* _SELECTED TEXT_:
***

The delivery of food assistance to millions of hungry people in Somalia presents one of the most complex and dangerous challenges that humanitarian agencies face anywhere in the world. All the humanitarian agencies working in this environment face risks. There are risks to the safety of their staff, risks to their property, and risks to commodities being moved into the country– whether they are food, medicines, equipment or shelter material.
The World Food Programme (WFP) is no exception, and while we do everything within our power to check and monitor the flow of food assistance to the hungry, we have to work with others – both cooperating partners and local authorities - to supervise food distributions and provide the security and safety to ensure that food is getting into the hands of the hungry – especially women and children.
WFP is committed to maintaining the highest possible standards of accountability and oversight concerning its work in Somalia. WFP’s greatest priority is to save lives, and the goal of the agency is always to deliver 100 percent of its food. Any reports of theft or diversion of food assistance will be investigated and action will be taken to address problems should they arise.
WFP now has the tightest checks, controls and monitoring systems of any agency operating in Somalia, ensuring that food assistance is carefully tracked and accountability is strengthened. The most recent UN Monitoring Group report, from July 2011, recognises and commends WFP for putting these mechanisms in place to provide careful oversight of the 5000 metric tons of food we are moving through Mogadishu every month.

***

* _DATA_:
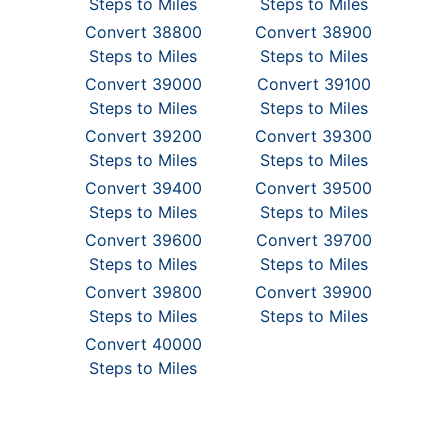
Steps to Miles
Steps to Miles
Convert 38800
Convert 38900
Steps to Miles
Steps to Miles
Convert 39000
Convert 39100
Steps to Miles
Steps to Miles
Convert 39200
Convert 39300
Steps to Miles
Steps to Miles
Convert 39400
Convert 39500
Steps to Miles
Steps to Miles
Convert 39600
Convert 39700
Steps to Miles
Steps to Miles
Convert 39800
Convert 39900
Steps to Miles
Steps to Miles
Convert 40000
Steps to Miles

***

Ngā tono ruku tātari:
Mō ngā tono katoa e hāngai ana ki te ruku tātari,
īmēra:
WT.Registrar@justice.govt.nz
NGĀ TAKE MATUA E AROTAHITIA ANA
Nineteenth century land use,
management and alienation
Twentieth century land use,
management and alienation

***

* _USING THE INFORMATION_:
1 - Rewrite the paragraph of the statement on food assistance in Somalia that begins "WFP is committed to maintaining" as a bulleted list, keeping its main facts.
2 - Summarize the statement on food assistance in Somalia in two sentences.
3 - Answer these questions using the statement on food assistance in Somalia:
(a) What kinds of commodities being moved into the country face risks?
(b) With whom does WFP work to supervise food distributions?
(c) How much food does WFP move through Mogadishu every month?

* _SOLUTIONS PER TASK_:
1 -
- WFP is committed to the highest possible standards of accountability and oversight in its work in Somalia.
- Its greatest priority is to save lives.
- Its goal is always to deliver 100 percent of its food.
- Any reports of theft or diversion of food assistance will be investigated.
- Action will be taken to address any problems that arise.

2 - Delivering food assistance in Somalia is complex and dangerous, and WFP, like other humanitarian agencies there, faces risks to its staff, property and commodities, so it works with cooperating partners and local authorities to supervise distributions and keep them secure. WFP says it has the tightest checks, controls and monitoring systems of any agency in Somalia, will investigate any reports of theft or diversion, and was commended for these mechanisms in a July 2011 UN Monitoring Group report.

3 -
(a) Food, medicines, equipment and shelter material.
(b) Cooperating partners and local authorities.
(c) 5000 metric tons.